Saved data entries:
>>>>

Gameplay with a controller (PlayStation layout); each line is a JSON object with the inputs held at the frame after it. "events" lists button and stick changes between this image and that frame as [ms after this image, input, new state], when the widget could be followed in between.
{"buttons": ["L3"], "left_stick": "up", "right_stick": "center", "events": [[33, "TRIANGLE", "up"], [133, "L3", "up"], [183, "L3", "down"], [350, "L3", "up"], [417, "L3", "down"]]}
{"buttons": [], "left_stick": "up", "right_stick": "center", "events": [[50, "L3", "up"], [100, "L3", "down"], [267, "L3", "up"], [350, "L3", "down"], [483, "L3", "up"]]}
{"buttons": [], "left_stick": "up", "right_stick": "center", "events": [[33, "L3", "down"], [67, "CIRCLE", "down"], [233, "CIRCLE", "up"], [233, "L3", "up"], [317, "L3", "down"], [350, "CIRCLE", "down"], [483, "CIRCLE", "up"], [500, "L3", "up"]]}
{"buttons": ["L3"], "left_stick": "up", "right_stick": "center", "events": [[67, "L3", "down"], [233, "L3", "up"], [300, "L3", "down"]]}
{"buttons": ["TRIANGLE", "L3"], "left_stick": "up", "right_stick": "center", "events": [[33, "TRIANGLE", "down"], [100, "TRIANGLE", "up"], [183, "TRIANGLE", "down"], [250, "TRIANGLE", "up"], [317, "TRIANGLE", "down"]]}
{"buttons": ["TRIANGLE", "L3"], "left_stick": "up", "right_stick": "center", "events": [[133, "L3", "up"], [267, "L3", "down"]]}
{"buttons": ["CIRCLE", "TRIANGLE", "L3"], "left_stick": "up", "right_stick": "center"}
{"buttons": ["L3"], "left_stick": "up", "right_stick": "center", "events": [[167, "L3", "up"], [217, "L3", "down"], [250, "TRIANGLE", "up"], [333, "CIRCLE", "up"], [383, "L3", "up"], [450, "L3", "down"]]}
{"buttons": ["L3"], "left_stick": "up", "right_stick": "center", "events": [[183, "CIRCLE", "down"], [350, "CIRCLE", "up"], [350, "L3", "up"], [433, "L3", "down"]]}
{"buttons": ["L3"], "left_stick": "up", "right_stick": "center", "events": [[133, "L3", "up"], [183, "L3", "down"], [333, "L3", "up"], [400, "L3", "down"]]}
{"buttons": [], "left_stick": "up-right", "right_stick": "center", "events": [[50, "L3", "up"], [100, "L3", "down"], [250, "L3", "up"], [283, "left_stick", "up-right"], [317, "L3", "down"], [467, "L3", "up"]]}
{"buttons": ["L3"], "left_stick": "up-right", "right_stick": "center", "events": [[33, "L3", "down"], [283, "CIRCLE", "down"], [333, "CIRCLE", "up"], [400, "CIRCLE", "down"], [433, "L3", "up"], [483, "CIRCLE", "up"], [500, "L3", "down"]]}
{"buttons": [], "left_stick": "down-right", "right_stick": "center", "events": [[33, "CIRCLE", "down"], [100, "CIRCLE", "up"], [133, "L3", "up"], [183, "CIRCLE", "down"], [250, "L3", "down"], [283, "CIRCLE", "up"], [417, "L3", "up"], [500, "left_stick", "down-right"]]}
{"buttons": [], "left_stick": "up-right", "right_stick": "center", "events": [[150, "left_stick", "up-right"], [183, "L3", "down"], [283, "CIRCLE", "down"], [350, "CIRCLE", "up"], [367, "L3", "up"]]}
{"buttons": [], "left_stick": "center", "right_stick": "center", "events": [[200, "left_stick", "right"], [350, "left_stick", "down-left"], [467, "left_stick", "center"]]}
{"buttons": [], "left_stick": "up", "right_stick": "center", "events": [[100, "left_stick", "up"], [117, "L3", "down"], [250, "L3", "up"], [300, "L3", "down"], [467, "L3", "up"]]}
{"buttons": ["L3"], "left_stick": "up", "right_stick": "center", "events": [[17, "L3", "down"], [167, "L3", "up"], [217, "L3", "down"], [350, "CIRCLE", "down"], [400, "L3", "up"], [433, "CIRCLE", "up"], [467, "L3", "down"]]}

<<<<

Requirement: Print every record exactly as it was given.

Answer to the problem:
Gameplay with a controller (PlayStation layout); each line is a JSON object with the inputs held at the frame after it. "events" lists button and stick changes between this image and that frame as [ms after this image, input, new state], when the widget could be followed in between.
{"buttons": ["L3"], "left_stick": "up", "right_stick": "center", "events": [[33, "TRIANGLE", "up"], [133, "L3", "up"], [183, "L3", "down"], [350, "L3", "up"], [417, "L3", "down"]]}
{"buttons": [], "left_stick": "up", "right_stick": "center", "events": [[50, "L3", "up"], [100, "L3", "down"], [267, "L3", "up"], [350, "L3", "down"], [483, "L3", "up"]]}
{"buttons": [], "left_stick": "up", "right_stick": "center", "events": [[33, "L3", "down"], [67, "CIRCLE", "down"], [233, "CIRCLE", "up"], [233, "L3", "up"], [317, "L3", "down"], [350, "CIRCLE", "down"], [483, "CIRCLE", "up"], [500, "L3", "up"]]}
{"buttons": ["L3"], "left_stick": "up", "right_stick": "center", "events": [[67, "L3", "down"], [233, "L3", "up"], [300, "L3", "down"]]}
{"buttons": ["TRIANGLE", "L3"], "left_stick": "up", "right_stick": "center", "events": [[33, "TRIANGLE", "down"], [100, "TRIANGLE", "up"], [183, "TRIANGLE", "down"], [250, "TRIANGLE", "up"], [317, "TRIANGLE", "down"]]}
{"buttons": ["TRIANGLE", "L3"], "left_stick": "up", "right_stick": "center", "events": [[133, "L3", "up"], [267, "L3", "down"]]}
{"buttons": ["CIRCLE", "TRIANGLE", "L3"], "left_stick": "up", "right_stick": "center"}
{"buttons": ["L3"], "left_stick": "up", "right_stick": "center", "events": [[167, "L3", "up"], [217, "L3", "down"], [250, "TRIANGLE", "up"], [333, "CIRCLE", "up"], [383, "L3", "up"], [450, "L3", "down"]]}
{"buttons": ["L3"], "left_stick": "up", "right_stick": "center", "events": [[183, "CIRCLE", "down"], [350, "CIRCLE", "up"], [350, "L3", "up"], [433, "L3", "down"]]}
{"buttons": ["L3"], "left_stick": "up", "right_stick": "center", "events": [[133, "L3", "up"], [183, "L3", "down"], [333, "L3", "up"], [400, "L3", "down"]]}
{"buttons": [], "left_stick": "up-right", "right_stick": "center", "events": [[50, "L3", "up"], [100, "L3", "down"], [250, "L3", "up"], [283, "left_stick", "up-right"], [317, "L3", "down"], [467, "L3", "up"]]}
{"buttons": ["L3"], "left_stick": "up-right", "right_stick": "center", "events": [[33, "L3", "down"], [283, "CIRCLE", "down"], [333, "CIRCLE", "up"], [400, "CIRCLE", "down"], [433, "L3", "up"], [483, "CIRCLE", "up"], [500, "L3", "down"]]}
{"buttons": [], "left_stick": "down-right", "right_stick": "center", "events": [[33, "CIRCLE", "down"], [100, "CIRCLE", "up"], [133, "L3", "up"], [183, "CIRCLE", "down"], [250, "L3", "down"], [283, "CIRCLE", "up"], [417, "L3", "up"], [500, "left_stick", "down-right"]]}
{"buttons": [], "left_stick": "up-right", "right_stick": "center", "events": [[150, "left_stick", "up-right"], [183, "L3", "down"], [283, "CIRCLE", "down"], [350, "CIRCLE", "up"], [367, "L3", "up"]]}
{"buttons": [], "left_stick": "center", "right_stick": "center", "events": [[200, "left_stick", "right"], [350, "left_stick", "down-left"], [467, "left_stick", "center"]]}
{"buttons": [], "left_stick": "up", "right_stick": "center", "events": [[100, "left_stick", "up"], [117, "L3", "down"], [250, "L3", "up"], [300, "L3", "down"], [467, "L3", "up"]]}
{"buttons": ["L3"], "left_stick": "up", "right_stick": "center", "events": [[17, "L3", "down"], [167, "L3", "up"], [217, "L3", "down"], [350, "CIRCLE", "down"], [400, "L3", "up"], [433, "CIRCLE", "up"], [467, "L3", "down"]]}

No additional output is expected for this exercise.